## [TESTO DI PARTENZA]

※

Il broletto dei consoli
Il consolato nel broletto arcivescovile
L’esordio dell’organizzazione politica del comune vede i poteri
articolati in tre organi: il consolato,
un consiglio ristretto detto Credenza
e l’assemblea generale o parlamento detto
arengo, che non costituisce all’inizio né il superamento dell’autorità
e della giurisdizione vescovile, né rappresenta una forma di democrazia
popolare in quanto è guidato dai maggiorenti della città.
Nel 1097 un atto del chierico Eriberto viene stipulato “in
consulatu civium, propre ecclesiam Sancte Marie”. E’ un edificio modesto, tanto che lo si dice anche casella
consulariae; questa prima "casetta" per la riunione dei
consoli era di proprietà dell'arcivescovo, che manteneva il diritto di presiedere e
sciogliere il consiglio pubblico.
Col Concordato di Worms del 1122 l’imperatore Enrico V rinunciava a ogni
interferenza nella scelta, nella nomina e nella collocazione dei vescovi. A
partire da questo momento l’organizzazione socio-politica intorno
all’arcivescovo iniziò a sfaldarsi in seguito al venir meno dell’ipoteca imperiale sul
ministero episcopale e al conseguente allentamento dei vincoli di carattere
militare della feudalità verso l’arcivescovo, che manteneva però importanti
prerogative, tra cui il potere giudiziario.
Nella gestione del comune la preponderanza numerica dei ceti feudali lasciò a poco
a poco il posto ai tecnici del potere, ossia quei consoli che furono iudices,
notarii, causidici poi consules
iustitiae, cui competeva il disbrigo degli affari interni e
l’amministrazione ordinaria della giustizia nella città e nel contado
milanese. Era la fascia più aperta ad accogliere nelle professioni e
nell’amministrazione i ceti emergenti, in una specie di cursus
honorum che aveva alla base i servitores,
con funzione analoga a quella dei cancellieri nel tribunale per la inquisitio
e l’istruzione delle pratiche, e i nuntii
e missi, ufficiali esecutivi delle
sentenze, e per la professione notarile i notarii
communis a capo della cancelleria del comune.
Ma furono i consules
communis a portare le più gravi responsabilità politiche: essi
curavano gli affari esterni, stipulavano alleanze e paci, gestivano beni e
diritti pubblici, esercitavano il potere giudiziario nelle cause miste e di
appello, servendosi talvolta di delegati, controllavano le entrate ordinarie e
il prelievo fiscale attraverso l’ufficio del camerarius.
L'elezione dei consoli veniva fatta dall’arengo su
designazione dei consoli uscenti fra membri appartenenti alla classe dei
maggiorenti.

※

## [SEZIONE DATI]

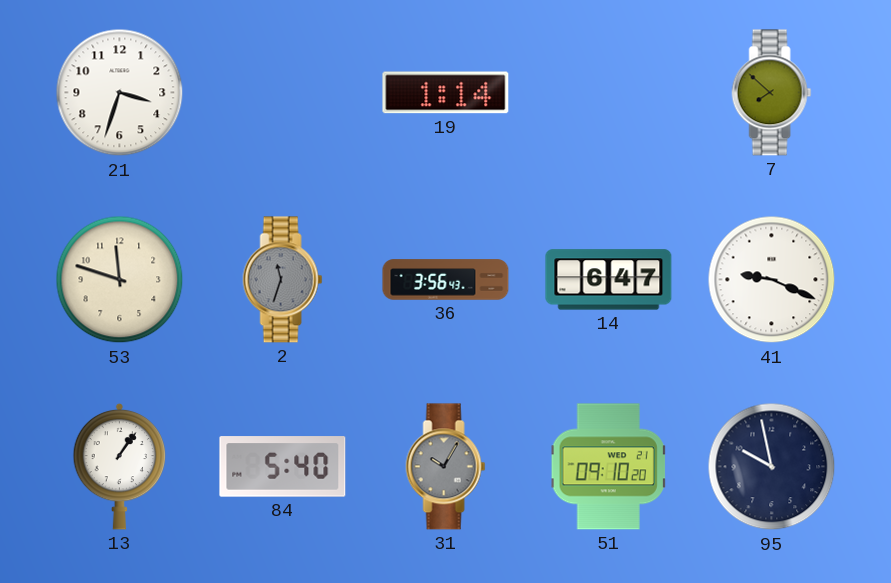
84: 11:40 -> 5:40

※

## [LAVORO DA FARE]
1 > Riporta dal testo sul broletto dei consoli il tratto da "Il broletto dei" fino a "il consiglio pubblico.".
2 > Prosegui il testo sul broletto dei consoli a partire da dove si ferma.
Questi dati vengono da un'altra fonte.

## [RISPOSTE SCRITTE]
1 >
Il broletto dei consoli
Il consolato nel broletto arcivescovile
L’esordio dell’organizzazione politica del comune vede i poteri
articolati in tre organi: il consolato,
un consiglio ristretto detto Credenza
e l’assemblea generale o parlamento detto
arengo, che non costituisce all’inizio né il superamento dell’autorità
e della giurisdizione vescovile, né rappresenta una forma di democrazia
popolare in quanto è guidato dai maggiorenti della città.
Nel 1097 un atto del chierico Eriberto viene stipulato “in
consulatu civium, propre ecclesiam Sancte Marie”. E’ un edificio modesto, tanto che lo si dice anche casella
consulariae; questa prima "casetta" per la riunione dei
consoli era di proprietà dell'arcivescovo, che manteneva il diritto di presiedere e
sciogliere il consiglio pubblico.

2 >
Nel 1130 i consoli milanesi sono saliti a 23, suddivisi nei tre ordini dei
capitanei (10), valvassori (7) e dei cives (5), mentre di uno non si conosce
l’appartenenza. La carica di console inizia a durare un anno, a partire dalla
Festa della Purificazione, il 2 febbraio, quando si faceva il corteo della
Madonna Idaea da S. Maria Beltrade a S. Maria Maggiore.
La domus
solariata
Una sentenza del 10 novembre 1138 è emessa nella domus
solariata consulatus civium, ossia nella casetta dei consoli che era
stata ampliata con portici e sopralzata (solariata) di un piano, al quale si
accedeva con una scalinata esterna. A partire dal 1145 questo modesto edificio ebbe una propria recinzione citata
come broiletum consulariae.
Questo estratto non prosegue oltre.